Had our report been implemented in full, things would be very different today. We would have a broad-based cash flow tax replacing the GST, payroll taxes and all bad State consumption taxes such as those on insurance. We would have a uniform national resource rent tax replacing all state-based resource royalties, with more predictable revenue streams to support the budgets of resource-rich states. We would have a 25 per cent company tax rate, for all companies. Stamp duties on property transfers would have been replaced by progressive land taxes. Cost based, comprehensive road user charges would have replaced fuel excises, stamp duties on motor vehicles, luxury car tax and vehicle registration taxes. We would have a comprehensive carbon emissions trading scheme instead of various renewable energy targets and a growing assortment of ad hoc measures designed to achieve greenhouse gas abatement. Capital income and expense would have symmetrical tax treatment, with a common discount applying to capital gains, interest and rent, going a long way to dealing with the distortions created by negative gearing of rental property. Scholarships, pensions, allowances and other transfer payments would be exempt from tax. And we would have a much simpler and more progressive two rate personal income tax, with no Medicare Levy, and most people facing the lower of the two marginal rates. System progressivity would be enhanced by taxing fringe benefits and employer-provided superannuation contributions at individual marginal rates, in the latter case with a flat refundable 20 per cent tax credit.

The Commonwealth’s tax system is struggling. The budget is placing increasing reliance upon fiscal drag and a set of narrowly based and economically damaging bases. And things are considerably worse at the level of State government.

Invariably, when a change is proposed to any feature of the tax system to improve its resilience, concerns are expressed about its equity implications. We have got it into our heads that tax system robustness and integrity disadvantages the less well-off. But this is the opposite of the truth. A fragile tax system undermines the ability of government to deliver to the citizens most heavily dependent upon government transfer payments and services. There is plenty of evidence of this already.

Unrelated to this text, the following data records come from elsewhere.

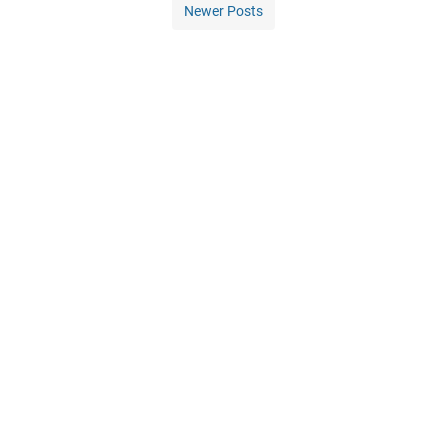
Newer Posts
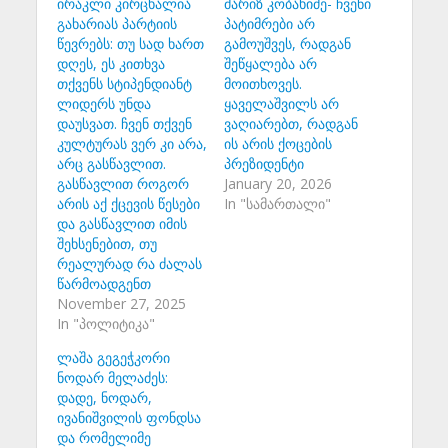
ირაკლი კირცხალია
მარიზ კობახიძე- ჩვენი
გახარიას პარტიის
პატიმრები არ
წევრებს: თუ სად ხართ
გამოუშვეს, რადგან
დღეს, ეს კითხვა
შეწყალება არ
თქვენს სტიპენდიანტ
მოითხოვეს.
ლიდერს უნდა
ყაველაშვილს არ
დაუსვათ. ჩვენ თქვენ
ვაღიარებთ, რადგან
კულტურას ვერ კი არა,
ის არის ქოცების
არც გასწავლით.
პრეზიდენტი
გასწავლით როგორ
January 20, 2026
არის აქ ქცევის წესები
In "სამართალი"
და გასწავლით იმის
შეხსენებით, თუ
რეალურად რა ძალას
წარმოადგენთ
November 27, 2025
In "პოლიტიკა"
ლაშა გეგეჭკორი
ნოდარ მელაძეს:
დადე, ნოდარ,
ივანიშვილის ფონდსა
და რომელიმე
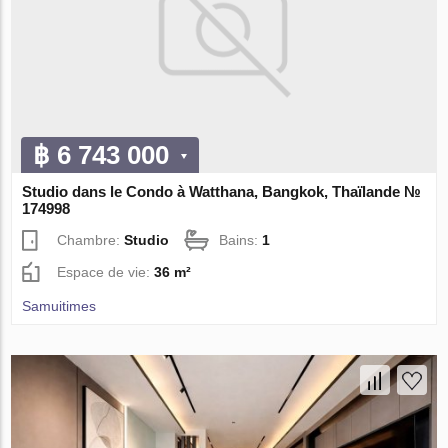
฿ 6 743 000
Studio dans le Condo à Watthana, Bangkok, Thaïlande №
174998
Chambre:
Studio
Bains:
1
Espace de vie:
36 m²
Samuitimes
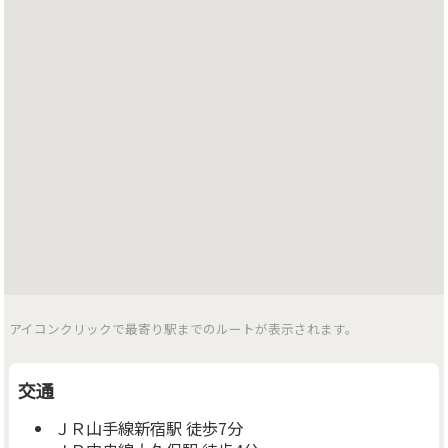
アイコンクリックで最寄り駅までのルートが表示されます。
交通
ＪＲ山手線新宿駅 徒歩7分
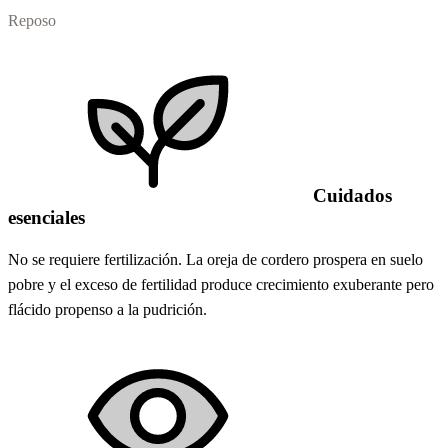
Reposo
Cuidados
esenciales
No se requiere fertilización. La oreja de cordero prospera en suelo
pobre y el exceso de fertilidad produce crecimiento exuberante pero
flácido propenso a la pudrición.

Largely because of the budgetary impact of the GFC, we missed the chance to secure generational reform a decade ago. The tax system was not in crisis then, though ominous pressures were building. Against that background, our review set out pathways for reform to guide policy development over a medium to long-term horizon. With all of the pressures we identified having intensified in the past ten years, those pathways stand out even more clearly today. Some progress has been made. But the pace of reform needs to accelerate, rapidly.

Ken Henry was Secretary to the Treasury from 2001 to 2011 and chaired the Rudd Government’s review of the tax and transfer systems published 10 years ago.